**WHAT TO WORK ON:** Using the data below, print exactly the line with "REGGINA - CAGLIARI |", the line with "genocida poraslo za više od 50 posto", and every line between them, but none of the pictures.

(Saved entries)
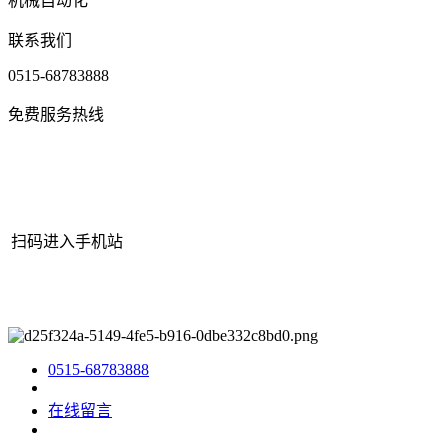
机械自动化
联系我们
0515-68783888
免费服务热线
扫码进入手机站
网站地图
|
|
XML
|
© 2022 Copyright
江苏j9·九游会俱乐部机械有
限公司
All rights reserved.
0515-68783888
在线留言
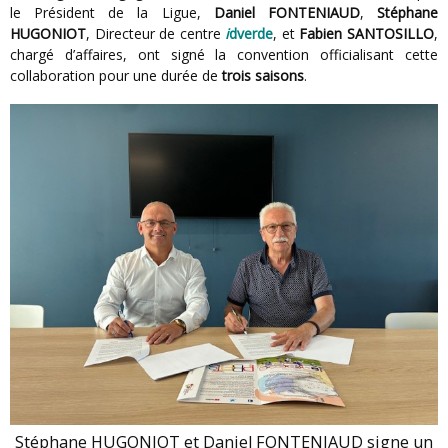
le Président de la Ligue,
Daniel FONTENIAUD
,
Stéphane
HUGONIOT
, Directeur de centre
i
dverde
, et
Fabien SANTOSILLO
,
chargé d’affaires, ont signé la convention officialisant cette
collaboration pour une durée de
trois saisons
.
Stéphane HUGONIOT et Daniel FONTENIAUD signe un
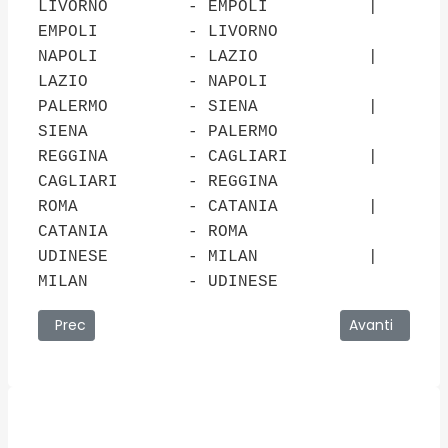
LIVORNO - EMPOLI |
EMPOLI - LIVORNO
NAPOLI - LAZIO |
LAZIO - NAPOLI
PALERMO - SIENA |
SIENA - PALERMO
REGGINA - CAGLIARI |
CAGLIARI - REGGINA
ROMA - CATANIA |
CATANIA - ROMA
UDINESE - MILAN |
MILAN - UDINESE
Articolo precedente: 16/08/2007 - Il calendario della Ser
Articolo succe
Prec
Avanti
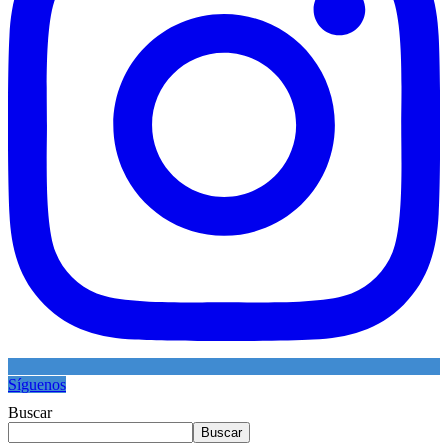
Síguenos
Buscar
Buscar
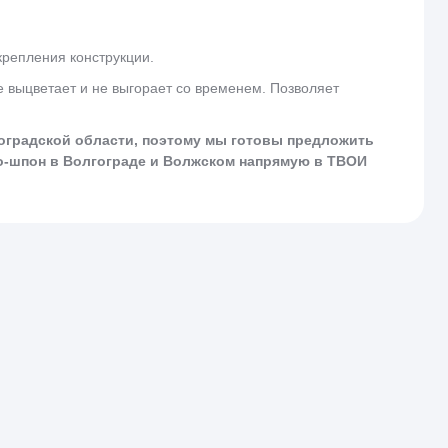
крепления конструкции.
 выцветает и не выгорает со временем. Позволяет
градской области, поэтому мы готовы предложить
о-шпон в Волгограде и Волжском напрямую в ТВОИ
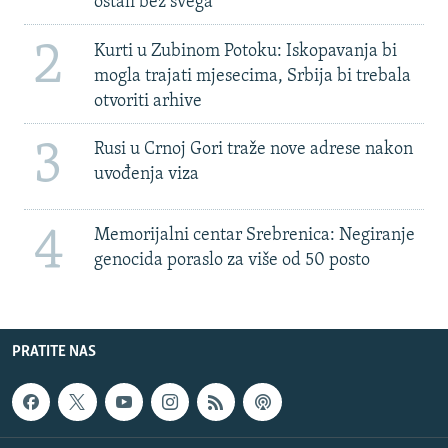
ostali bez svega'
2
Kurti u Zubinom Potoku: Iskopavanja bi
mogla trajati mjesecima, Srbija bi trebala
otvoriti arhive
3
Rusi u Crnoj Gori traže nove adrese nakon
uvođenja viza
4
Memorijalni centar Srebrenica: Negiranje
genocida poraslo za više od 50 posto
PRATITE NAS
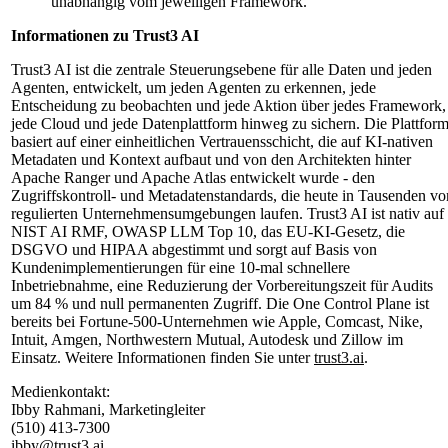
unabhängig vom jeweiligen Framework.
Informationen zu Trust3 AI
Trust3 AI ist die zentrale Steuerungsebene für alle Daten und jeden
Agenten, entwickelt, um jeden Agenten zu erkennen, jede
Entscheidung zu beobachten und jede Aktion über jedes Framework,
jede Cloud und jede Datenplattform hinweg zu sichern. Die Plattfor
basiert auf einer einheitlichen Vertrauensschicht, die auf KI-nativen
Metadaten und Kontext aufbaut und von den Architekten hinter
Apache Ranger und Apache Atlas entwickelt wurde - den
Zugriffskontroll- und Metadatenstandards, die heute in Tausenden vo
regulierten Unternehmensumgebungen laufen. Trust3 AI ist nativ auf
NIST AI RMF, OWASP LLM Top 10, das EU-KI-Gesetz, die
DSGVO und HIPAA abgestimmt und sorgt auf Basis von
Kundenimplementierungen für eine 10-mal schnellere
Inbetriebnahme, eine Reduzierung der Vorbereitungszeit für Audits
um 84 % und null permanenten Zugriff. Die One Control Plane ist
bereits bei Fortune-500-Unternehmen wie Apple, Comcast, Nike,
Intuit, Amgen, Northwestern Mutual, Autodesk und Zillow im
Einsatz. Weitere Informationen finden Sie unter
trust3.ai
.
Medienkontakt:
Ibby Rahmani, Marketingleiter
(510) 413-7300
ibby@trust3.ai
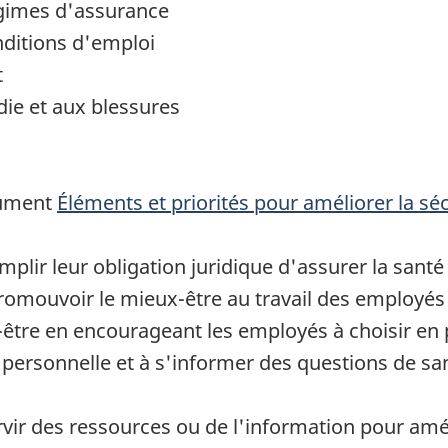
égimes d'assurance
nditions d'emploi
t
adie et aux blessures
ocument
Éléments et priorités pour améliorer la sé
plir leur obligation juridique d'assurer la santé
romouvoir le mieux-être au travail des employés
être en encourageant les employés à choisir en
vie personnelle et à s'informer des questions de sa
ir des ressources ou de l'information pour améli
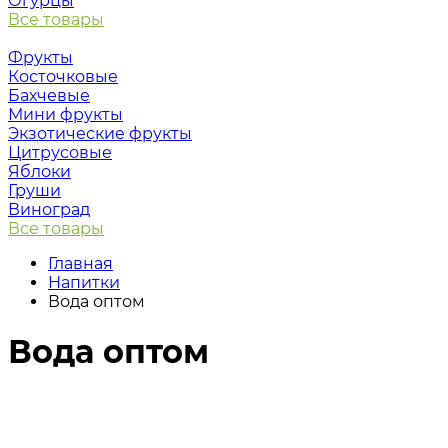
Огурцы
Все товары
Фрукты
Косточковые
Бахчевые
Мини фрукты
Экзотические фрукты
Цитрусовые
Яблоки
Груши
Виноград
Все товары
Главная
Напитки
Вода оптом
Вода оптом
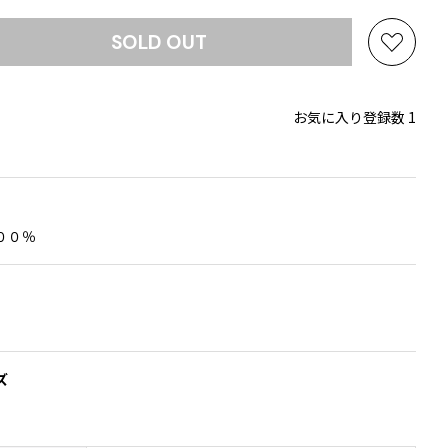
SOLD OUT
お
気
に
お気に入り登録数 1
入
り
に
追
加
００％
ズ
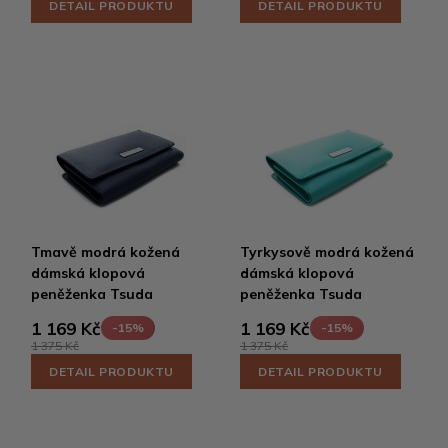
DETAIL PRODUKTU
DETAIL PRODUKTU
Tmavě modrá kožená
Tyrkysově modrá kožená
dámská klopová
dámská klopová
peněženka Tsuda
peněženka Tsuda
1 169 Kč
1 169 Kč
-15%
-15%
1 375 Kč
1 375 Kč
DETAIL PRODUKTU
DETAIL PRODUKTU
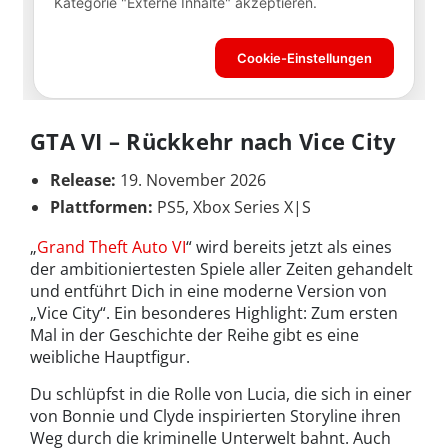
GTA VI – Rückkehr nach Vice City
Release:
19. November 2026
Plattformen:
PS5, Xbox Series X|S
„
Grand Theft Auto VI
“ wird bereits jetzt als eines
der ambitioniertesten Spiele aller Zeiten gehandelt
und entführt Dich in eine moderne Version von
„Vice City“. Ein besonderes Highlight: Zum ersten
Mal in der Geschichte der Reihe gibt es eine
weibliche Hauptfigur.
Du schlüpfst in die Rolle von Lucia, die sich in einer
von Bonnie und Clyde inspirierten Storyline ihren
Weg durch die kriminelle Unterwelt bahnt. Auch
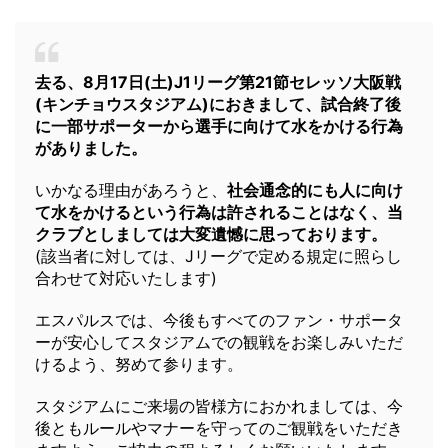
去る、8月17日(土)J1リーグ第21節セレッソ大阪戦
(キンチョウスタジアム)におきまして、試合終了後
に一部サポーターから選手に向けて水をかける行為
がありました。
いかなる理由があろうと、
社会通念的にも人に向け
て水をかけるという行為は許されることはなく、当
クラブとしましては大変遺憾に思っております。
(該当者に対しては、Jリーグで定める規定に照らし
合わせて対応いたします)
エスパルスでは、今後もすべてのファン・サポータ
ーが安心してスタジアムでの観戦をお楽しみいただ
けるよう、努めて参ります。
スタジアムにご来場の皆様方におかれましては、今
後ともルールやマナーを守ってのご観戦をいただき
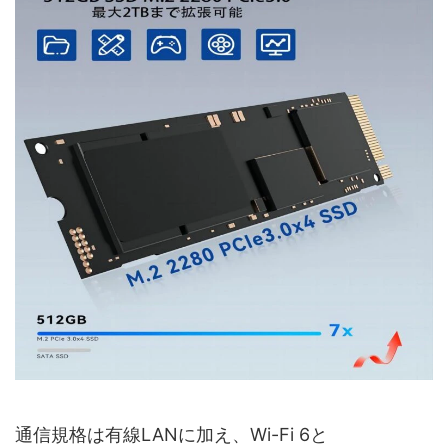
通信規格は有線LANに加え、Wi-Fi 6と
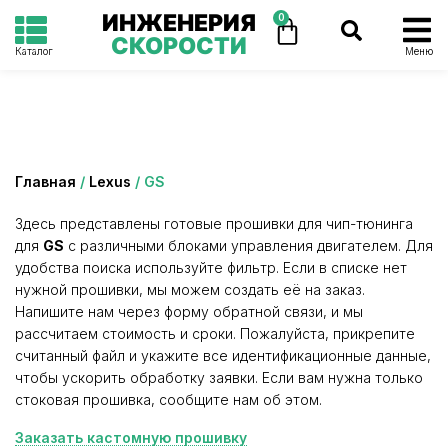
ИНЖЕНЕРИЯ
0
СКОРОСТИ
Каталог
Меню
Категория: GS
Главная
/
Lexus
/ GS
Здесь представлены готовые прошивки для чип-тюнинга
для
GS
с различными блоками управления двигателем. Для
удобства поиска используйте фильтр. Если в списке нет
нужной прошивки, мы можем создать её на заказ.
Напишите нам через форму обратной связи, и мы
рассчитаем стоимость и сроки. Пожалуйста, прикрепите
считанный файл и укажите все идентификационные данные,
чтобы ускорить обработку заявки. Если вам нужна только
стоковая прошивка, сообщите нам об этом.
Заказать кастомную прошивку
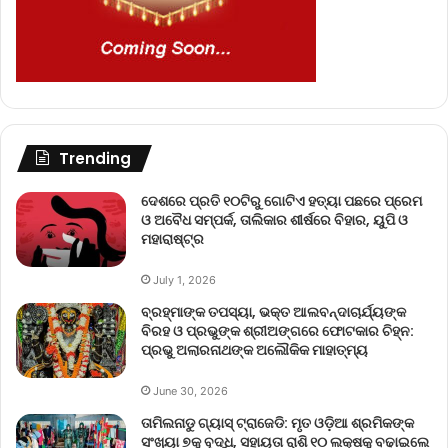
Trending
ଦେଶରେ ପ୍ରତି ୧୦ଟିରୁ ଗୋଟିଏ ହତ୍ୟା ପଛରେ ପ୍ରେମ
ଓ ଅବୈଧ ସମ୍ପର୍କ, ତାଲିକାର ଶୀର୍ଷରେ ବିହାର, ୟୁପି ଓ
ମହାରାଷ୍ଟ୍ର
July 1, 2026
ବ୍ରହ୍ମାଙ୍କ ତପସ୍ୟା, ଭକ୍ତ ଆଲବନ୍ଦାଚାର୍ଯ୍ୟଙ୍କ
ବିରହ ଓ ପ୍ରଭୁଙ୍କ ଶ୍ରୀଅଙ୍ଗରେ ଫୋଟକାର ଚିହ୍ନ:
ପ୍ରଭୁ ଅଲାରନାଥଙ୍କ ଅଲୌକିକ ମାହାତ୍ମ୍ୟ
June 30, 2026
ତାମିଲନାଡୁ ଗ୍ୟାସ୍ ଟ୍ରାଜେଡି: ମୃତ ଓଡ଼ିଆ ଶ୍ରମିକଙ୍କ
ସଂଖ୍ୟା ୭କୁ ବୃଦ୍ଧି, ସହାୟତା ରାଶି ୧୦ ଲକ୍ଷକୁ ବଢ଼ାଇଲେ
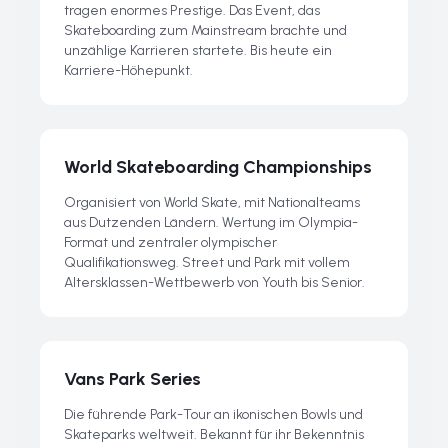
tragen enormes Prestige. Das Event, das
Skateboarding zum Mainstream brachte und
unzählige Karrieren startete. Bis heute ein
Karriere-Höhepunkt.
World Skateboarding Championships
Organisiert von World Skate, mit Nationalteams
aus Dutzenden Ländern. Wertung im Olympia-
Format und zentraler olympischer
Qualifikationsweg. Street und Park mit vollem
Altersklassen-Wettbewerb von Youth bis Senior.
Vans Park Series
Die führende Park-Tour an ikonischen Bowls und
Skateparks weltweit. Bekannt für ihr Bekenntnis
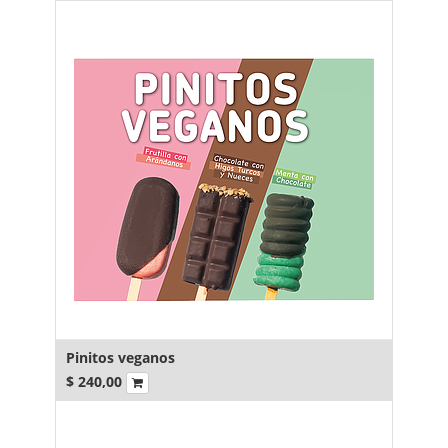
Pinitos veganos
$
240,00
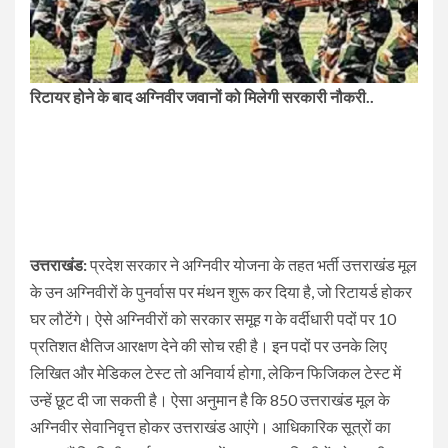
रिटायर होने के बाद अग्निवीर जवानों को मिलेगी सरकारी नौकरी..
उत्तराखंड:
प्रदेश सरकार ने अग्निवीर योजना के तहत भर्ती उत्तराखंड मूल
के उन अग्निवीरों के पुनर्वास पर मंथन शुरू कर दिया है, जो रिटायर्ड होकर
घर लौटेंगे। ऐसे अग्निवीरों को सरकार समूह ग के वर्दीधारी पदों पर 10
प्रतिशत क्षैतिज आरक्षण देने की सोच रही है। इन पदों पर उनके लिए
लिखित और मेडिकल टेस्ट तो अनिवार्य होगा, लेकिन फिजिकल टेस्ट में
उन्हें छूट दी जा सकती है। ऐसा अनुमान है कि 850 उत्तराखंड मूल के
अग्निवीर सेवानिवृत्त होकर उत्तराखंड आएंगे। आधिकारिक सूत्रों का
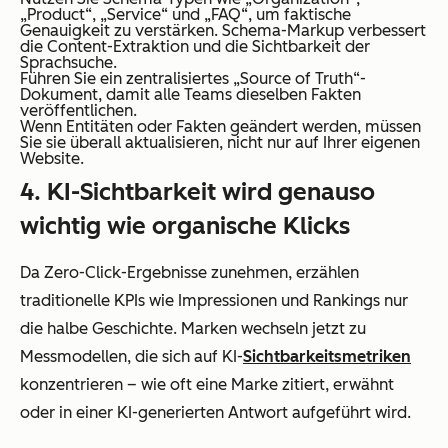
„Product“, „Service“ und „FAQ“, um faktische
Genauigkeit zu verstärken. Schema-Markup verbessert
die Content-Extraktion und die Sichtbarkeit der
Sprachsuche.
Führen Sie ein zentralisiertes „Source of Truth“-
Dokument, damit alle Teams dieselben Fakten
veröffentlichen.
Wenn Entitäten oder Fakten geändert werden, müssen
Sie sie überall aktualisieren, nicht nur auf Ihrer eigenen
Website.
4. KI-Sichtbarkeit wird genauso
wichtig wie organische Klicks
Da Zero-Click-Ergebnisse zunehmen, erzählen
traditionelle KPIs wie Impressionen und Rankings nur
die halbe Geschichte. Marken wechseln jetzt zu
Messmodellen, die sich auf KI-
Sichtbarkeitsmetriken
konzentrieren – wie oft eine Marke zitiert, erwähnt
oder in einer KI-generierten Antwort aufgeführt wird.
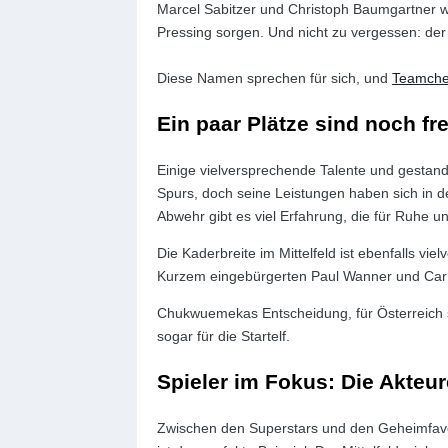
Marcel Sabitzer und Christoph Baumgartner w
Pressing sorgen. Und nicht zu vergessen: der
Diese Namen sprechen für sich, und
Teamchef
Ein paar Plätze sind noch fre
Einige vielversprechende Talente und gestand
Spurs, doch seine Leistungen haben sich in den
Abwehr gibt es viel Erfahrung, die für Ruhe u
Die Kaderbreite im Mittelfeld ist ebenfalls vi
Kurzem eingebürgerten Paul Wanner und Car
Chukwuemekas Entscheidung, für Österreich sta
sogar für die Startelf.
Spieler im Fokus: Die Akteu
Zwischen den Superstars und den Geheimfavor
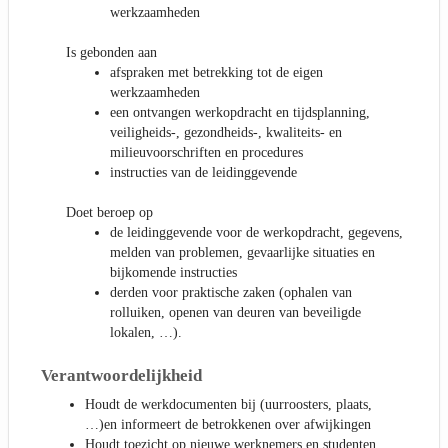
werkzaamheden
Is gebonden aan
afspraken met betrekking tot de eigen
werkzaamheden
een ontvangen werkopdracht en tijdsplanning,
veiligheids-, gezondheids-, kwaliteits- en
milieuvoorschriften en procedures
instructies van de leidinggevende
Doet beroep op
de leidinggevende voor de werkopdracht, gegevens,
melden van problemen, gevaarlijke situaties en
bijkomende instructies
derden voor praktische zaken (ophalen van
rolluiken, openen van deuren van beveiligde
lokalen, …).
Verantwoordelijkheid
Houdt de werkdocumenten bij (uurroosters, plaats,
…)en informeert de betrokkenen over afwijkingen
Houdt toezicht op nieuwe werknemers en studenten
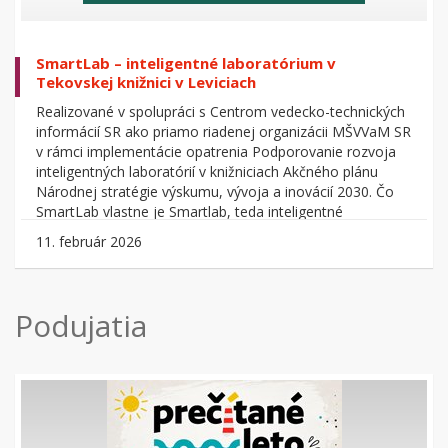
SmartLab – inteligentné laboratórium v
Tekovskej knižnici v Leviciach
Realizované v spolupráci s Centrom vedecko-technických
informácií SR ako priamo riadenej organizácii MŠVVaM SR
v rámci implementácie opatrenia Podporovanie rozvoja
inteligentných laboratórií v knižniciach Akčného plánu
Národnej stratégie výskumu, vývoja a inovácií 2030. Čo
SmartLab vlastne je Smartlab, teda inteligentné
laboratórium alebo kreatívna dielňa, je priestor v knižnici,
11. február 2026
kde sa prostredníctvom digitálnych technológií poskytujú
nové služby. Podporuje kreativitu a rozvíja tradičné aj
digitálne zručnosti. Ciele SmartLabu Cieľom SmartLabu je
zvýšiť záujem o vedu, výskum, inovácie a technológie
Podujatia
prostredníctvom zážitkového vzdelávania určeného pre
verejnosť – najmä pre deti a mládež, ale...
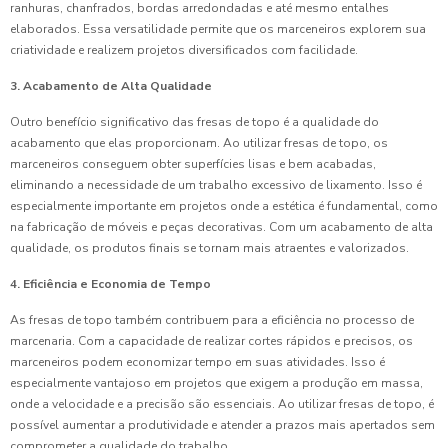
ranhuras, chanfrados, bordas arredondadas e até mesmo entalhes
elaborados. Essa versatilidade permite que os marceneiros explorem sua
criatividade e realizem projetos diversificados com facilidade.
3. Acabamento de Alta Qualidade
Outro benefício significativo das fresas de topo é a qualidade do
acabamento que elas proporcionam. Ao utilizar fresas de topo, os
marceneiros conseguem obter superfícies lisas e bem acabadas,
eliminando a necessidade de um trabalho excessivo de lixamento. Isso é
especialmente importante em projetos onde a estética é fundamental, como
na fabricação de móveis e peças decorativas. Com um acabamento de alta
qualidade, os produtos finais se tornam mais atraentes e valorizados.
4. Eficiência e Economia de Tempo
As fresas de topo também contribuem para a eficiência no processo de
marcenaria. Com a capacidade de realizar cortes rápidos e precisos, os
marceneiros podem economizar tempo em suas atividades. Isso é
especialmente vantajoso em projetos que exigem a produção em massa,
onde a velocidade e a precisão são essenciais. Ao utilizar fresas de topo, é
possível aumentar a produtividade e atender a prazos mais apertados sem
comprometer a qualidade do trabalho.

**TASK OUTPUT:**
REGGINA - CAGLIARI |
CAGLIARI - REGGINA
ROMA - CATANIA |
CATANIA - ROMA
UDINESE - MILAN |
MILAN - UDINESE
Articolo precedente: 16/08/2007 - Il calendario della Ser
Articolo succe
Prec
Avanti
Síguenos
Buscar
Buscar
крепления конструкции.
 выцветает и не выгорает со временем. Позволяет
градской области, поэтому мы готовы предложить
о-шпон в Волгограде и Волжском напрямую в ТВОИ
ostali bez svega'
2
Kurti u Zubinom Potoku: Iskopavanja bi
mogla trajati mjesecima, Srbija bi trebala
otvoriti arhive
3
Rusi u Crnoj Gori traže nove adrese nakon
uvođenja viza
4
Memorijalni centar Srebrenica: Negiranje
genocida poraslo za više od 50 posto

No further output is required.